A recent acquaintance’s split was especially ugly. She sided with one of them after discovering the other turned to ChatGPT, a notoriously poor therapy alternative, not their partner, when they wanted to talk about their feelings. “It’s like they refused to sit through any difficult human feelings,” she said. “They just wanted to process something and continue, which is not how things work.”

Suddenly I was unable to do it by myself. I was too dependent on AI to do the simplest things [at work].

Richard Barnes, who is 31 and is a marine biologist and restaurant server in Hawaii, is likewise weary. “I don’t know if I would think otherwise about someone who uses ChatGPT, but I would be like, ‘come on,’” he said. “You shouldn’t have to rely on it to make a grocery list. Your life is probably not that hard. We can make the list together.”

Public Figures and Tech Insiders Voicing Concerns.

Guillermo del Toro’s statement that he’d “rather die” over using AI garnered significant coverage.
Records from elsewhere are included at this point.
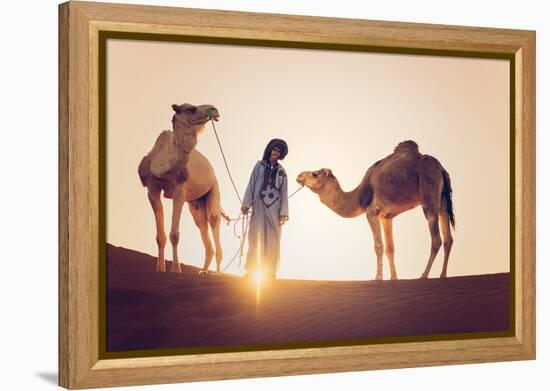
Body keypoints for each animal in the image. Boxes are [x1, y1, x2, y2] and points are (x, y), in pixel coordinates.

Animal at [138, 104, 226, 276]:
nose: (214, 109)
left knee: (213, 219)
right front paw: (160, 269)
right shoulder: (152, 189)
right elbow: (160, 236)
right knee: (201, 223)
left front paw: (176, 269)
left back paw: (217, 273)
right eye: (191, 109)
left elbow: (174, 234)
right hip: (196, 202)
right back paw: (203, 271)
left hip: (215, 188)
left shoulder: (179, 190)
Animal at [298, 141, 458, 282]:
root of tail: (441, 169)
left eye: (315, 174)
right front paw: (394, 278)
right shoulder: (386, 216)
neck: (358, 196)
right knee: (448, 238)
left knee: (436, 238)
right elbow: (390, 248)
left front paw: (378, 277)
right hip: (443, 200)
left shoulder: (372, 211)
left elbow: (379, 246)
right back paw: (443, 275)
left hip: (428, 194)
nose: (299, 175)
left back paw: (424, 275)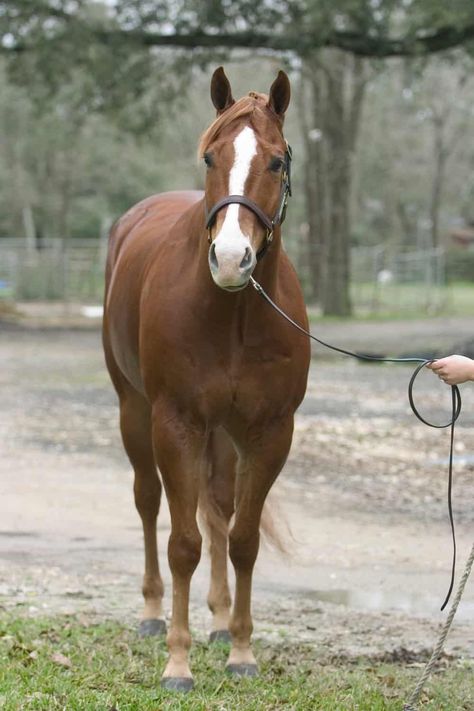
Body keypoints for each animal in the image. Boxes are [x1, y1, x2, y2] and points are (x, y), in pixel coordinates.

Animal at [103, 67, 312, 688]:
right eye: (210, 157)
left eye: (277, 161)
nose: (230, 258)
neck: (235, 313)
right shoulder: (176, 425)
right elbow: (182, 544)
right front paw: (178, 660)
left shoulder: (269, 432)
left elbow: (241, 539)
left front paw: (241, 649)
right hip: (135, 412)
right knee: (149, 501)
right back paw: (152, 612)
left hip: (222, 434)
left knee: (218, 508)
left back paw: (219, 621)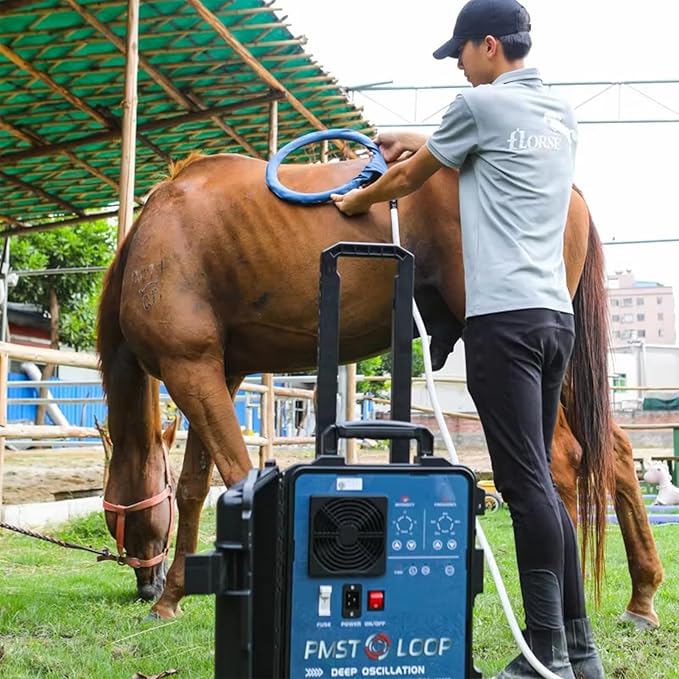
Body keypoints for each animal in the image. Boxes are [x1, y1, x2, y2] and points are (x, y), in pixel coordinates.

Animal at [96, 153, 663, 626]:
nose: (145, 586)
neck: (154, 236)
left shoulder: (189, 369)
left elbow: (234, 473)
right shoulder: (218, 372)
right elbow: (194, 489)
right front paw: (173, 597)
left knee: (563, 461)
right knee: (615, 454)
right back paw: (642, 598)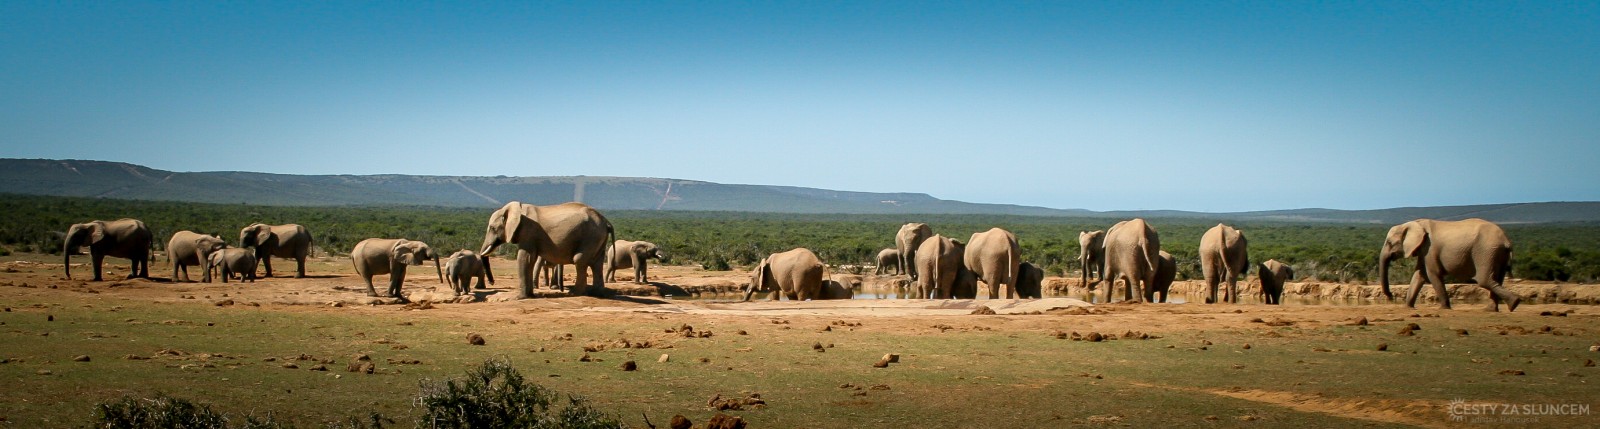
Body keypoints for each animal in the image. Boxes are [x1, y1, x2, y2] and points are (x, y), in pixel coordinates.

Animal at [480, 201, 614, 298]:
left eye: (492, 228)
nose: (492, 282)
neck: (518, 208)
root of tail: (606, 221)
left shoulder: (528, 233)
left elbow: (525, 258)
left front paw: (520, 297)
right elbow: (531, 259)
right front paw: (530, 295)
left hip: (591, 236)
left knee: (580, 259)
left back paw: (575, 293)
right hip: (598, 237)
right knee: (597, 263)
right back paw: (597, 293)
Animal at [1378, 218, 1520, 312]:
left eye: (1390, 243)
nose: (1391, 296)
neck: (1416, 223)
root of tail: (1506, 241)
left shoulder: (1430, 248)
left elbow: (1432, 274)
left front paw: (1444, 308)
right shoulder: (1424, 250)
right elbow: (1419, 275)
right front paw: (1408, 307)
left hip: (1486, 251)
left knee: (1484, 279)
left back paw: (1513, 304)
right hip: (1496, 253)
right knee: (1497, 279)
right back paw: (1497, 308)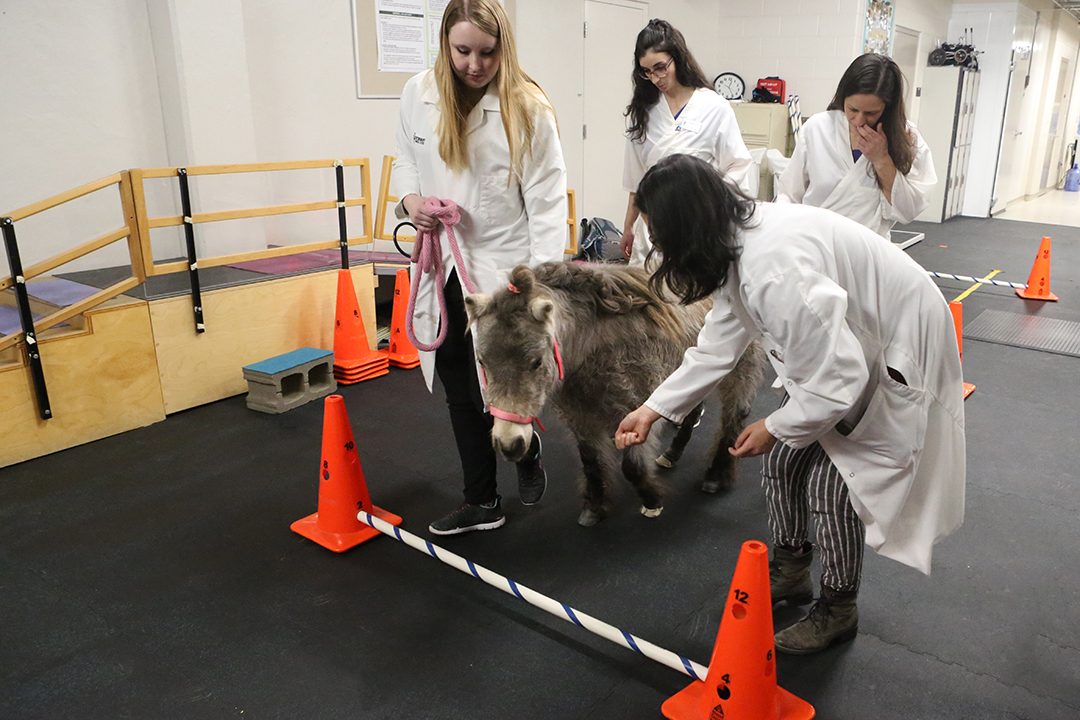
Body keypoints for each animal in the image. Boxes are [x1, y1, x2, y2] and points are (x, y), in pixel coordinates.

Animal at [464, 262, 768, 526]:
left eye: (536, 362)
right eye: (481, 362)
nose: (509, 445)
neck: (592, 345)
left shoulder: (638, 409)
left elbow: (632, 466)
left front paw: (652, 501)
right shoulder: (581, 417)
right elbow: (591, 461)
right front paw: (595, 506)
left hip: (739, 366)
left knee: (735, 415)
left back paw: (716, 475)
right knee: (692, 409)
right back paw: (673, 453)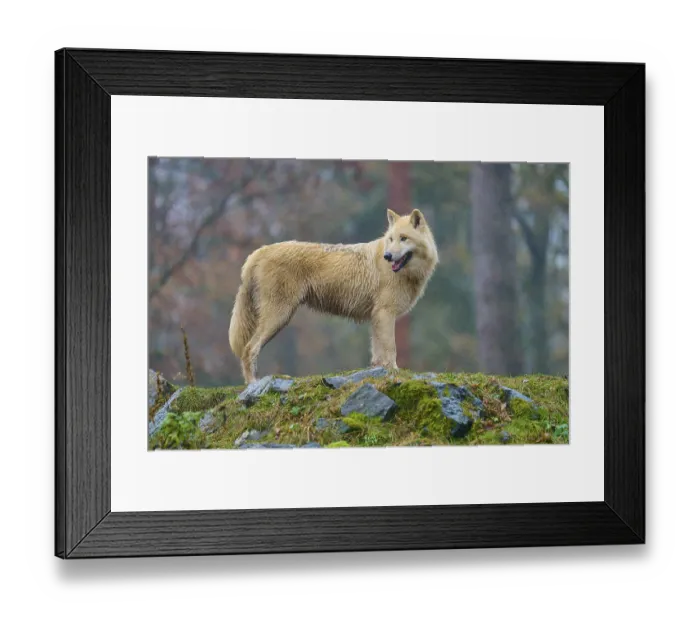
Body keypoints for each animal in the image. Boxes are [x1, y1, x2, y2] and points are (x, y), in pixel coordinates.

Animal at [229, 208, 438, 383]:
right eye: (391, 239)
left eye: (403, 238)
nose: (388, 256)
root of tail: (259, 251)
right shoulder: (385, 314)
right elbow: (390, 348)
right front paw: (394, 371)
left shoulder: (377, 317)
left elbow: (378, 353)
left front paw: (380, 371)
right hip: (279, 317)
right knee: (249, 350)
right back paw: (253, 384)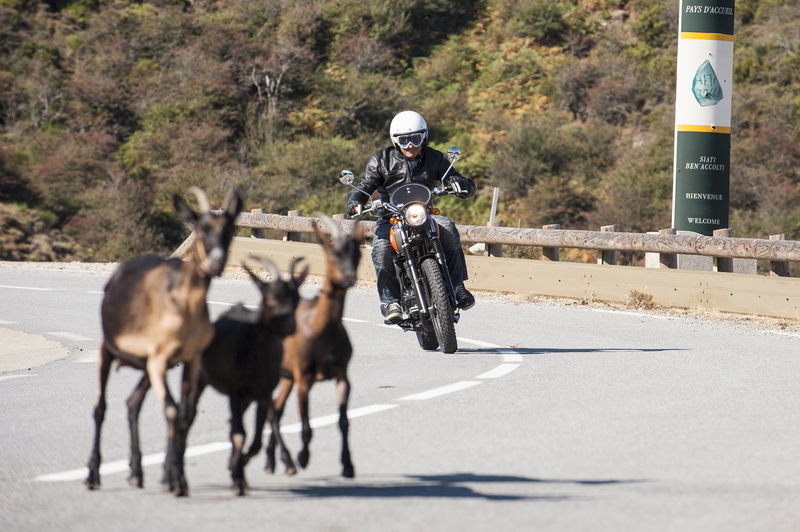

Ditto for, SZA’s Instagram stories rant against the tech cautioning about “environmental racism” and expressing fear over users who are “codependent on a machine”. Ditto still for when Simu Liu, Alison Roman, Céline Dion, Emily Blunt, and others make statements that are skeptical of AI in their respective industries. I think these quotes go viral for a cause: people agree with them.

This attitude exists even among those in the tech sector. Last month, Pinterest added a filter that lets users disable AI content. Meta lets users hide, but not entirely remove, comparable slop on Instagram. Sources indicated that “cursor resistance” is on the rise, as some Silicon Valley techies won’t use AI to write their code.

{Luciano Noijeen, a lead software engineer based in Greece and the Netherlands, told me that he eagerly used AI in the past to write or enhance his coding.|According to Luciano Noijeen, a {lead|

Dr. Bryan Rush
Dr. Bryan Rush

A horticulturist and landscape designer with over 15 years of experience specializing in Japanese maples and sustainable gardening practices.